= Michael Atwood Mason =

American folklorist and museum professional

Michael Atwood Mason (born 1966) is an American folklorist and museum professional. He was CEO and Executive Director of President Lincoln's Cottage. Up to February 2021 he was the Director of the Smithsonian Center for Folklife and Cultural Heritage.

==Early life and education==
Mason is the youngest of three children born to John Skain Mason and Ardath Mason Cade. Born in McCook, Nebraska, he was raised in the Washington, DC, metropolitan area. He is divorced and has two children, Nicolas Stauffer Mason and Rhys Wingreen.

After studying classics at St. John's College (Annapolis/Santa Fe), New Mexico, for two years, Mason transferred to the University of Oregon, where he earned his BA in American studies and was elected the Phi Beta Kappa National Honor Society. He earned his MA and his PhD at the Folklore Institute at Indiana University Bloomington.

==Smithsonian career==
Mason began his career at the Anacostia Community Museum, where he worked as a researcher and exhibit developer for the Black Mosaic exhibition. In 1994, he moved to the National Museum of Natural History to work as an exhibit developer and co-curator on the African Voices exhibit. Since that time, he has developed or curated more than 60 exhibitions, including Ritmos de Identidad/Rhythms of Identity at the Arts and Industries Building with the Smithsonian Latino Center, and Discovering Rastafari. In 2009, he became the Director of Exhibitions, where he was instrumental in the development and opening of the David H. Koch Hall of Human Origins in 2010.

As one of the leaders of the Recovering Voices initiative at the Smithsonian, he has led the planning for the proposed Recovering Voices exhibition at NMNH, designed to put a human face on the global crisis of language and knowledge loss. In 2012, he led a collaboration between the Smithsonian and the NGO Cultural Survival to host the international conference, "Our Voices on the Air: Reaching New Audiences through Indigenous Radio", convening 28 radio producers from eight countries to explore the nexus of community radio and language revitalization.

As director of the Center for Folklife and Cultural Heritage, Mason oversaw the Smithsonian Folklife Festival on the National Mall, Smithsonian Folkways Recordings, and other cultural educational programs. From his arrival in 2013, to his departure in 2021, he led the development of the Center's new Cultural Sustainability initiatives, which collaborate with communities to help them research, sustain, and present their most cherished cultural expressions. The Center's productions have won Grammy, Academy, Emmy and Webby awards.

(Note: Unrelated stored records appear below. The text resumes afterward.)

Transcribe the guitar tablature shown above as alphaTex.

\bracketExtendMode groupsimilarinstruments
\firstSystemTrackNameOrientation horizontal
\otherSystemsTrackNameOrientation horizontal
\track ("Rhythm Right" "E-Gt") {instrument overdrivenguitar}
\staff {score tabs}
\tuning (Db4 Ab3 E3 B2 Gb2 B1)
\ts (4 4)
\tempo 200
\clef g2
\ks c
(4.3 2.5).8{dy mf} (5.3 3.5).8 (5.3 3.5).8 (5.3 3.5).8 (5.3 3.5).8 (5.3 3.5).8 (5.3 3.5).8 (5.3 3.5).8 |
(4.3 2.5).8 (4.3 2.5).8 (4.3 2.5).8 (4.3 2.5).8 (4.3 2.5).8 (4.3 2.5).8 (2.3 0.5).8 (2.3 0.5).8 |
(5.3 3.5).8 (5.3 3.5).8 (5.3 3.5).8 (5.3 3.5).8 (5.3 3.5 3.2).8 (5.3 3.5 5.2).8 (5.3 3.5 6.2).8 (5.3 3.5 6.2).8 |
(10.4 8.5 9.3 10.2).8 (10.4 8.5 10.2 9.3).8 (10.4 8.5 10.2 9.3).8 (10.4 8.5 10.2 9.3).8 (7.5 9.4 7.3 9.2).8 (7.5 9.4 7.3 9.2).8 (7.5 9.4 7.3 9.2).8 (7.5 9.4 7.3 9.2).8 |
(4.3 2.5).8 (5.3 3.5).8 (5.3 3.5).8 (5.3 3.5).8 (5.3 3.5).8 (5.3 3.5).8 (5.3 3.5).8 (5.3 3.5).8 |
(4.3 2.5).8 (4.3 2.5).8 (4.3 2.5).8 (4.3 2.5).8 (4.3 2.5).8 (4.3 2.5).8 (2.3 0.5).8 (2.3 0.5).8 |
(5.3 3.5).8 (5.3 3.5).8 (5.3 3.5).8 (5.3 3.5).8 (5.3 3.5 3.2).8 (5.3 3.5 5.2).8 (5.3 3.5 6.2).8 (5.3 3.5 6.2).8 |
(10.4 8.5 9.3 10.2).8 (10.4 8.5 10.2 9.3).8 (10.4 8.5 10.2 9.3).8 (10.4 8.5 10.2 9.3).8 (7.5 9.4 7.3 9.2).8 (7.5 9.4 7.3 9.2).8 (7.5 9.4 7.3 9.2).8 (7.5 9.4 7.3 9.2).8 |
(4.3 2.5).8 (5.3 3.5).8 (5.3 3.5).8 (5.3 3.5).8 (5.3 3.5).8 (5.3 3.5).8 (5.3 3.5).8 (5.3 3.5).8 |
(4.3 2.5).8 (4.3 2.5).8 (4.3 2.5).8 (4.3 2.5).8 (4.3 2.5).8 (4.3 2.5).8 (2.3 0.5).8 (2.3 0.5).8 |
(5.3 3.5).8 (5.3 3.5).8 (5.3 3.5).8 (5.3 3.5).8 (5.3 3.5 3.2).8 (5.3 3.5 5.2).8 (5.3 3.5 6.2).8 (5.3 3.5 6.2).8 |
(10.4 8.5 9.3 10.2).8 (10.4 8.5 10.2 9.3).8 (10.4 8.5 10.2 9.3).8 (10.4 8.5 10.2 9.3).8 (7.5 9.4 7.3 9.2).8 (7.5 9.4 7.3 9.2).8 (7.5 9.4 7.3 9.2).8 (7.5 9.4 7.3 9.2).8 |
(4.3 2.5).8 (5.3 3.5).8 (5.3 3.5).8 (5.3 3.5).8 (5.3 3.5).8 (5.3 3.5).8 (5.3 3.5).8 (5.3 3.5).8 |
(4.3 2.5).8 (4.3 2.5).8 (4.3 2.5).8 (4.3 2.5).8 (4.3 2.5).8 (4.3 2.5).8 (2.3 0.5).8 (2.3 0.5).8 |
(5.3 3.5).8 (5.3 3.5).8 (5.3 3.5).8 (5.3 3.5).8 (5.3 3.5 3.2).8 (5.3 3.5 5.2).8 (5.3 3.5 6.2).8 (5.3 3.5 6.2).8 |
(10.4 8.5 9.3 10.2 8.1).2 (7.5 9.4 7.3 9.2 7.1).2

==President Lincoln's Cottage==
In September 2021, Mason was appointed CEO & Executive Director of President Lincoln's Cottage, a National Monument and museum in Washington, DC dedicated to the brave ideas of Abraham Lincoln. As of August 2023, he was no longer employed at the Cottage.]

==Other activities==
Mason was an exhibit developer for the inaugural exhibition at the Reginald F. Lewis Museum of Maryland African American History & Culture in Baltimore, Maryland. He is a member of the founding faculty of the Cultural Sustainability Masters Program at Goucher College in Towson, Maryland, where he teaches students to develop community-based exhibitions that serve local needs.

==Research==
Since 1992, Mason has published many articles on the religion and culture of the African Diaspora. His research focuses on the processes through which people deploy elements of the cultural heritage to construct their personal histories and identities, and he has focused extensively on the social construction of human subjectivity and experience. His book, Living Santería: Rituals and Experiences in an Afro-Cuban Religion, was published by the Smithsonian Institution Press in 2002, and was nominated for the Award for Ethnographic Writing. Mason is also the author of the cultural blog dedicated to Babalu Aye, Baba Who? Babalú!.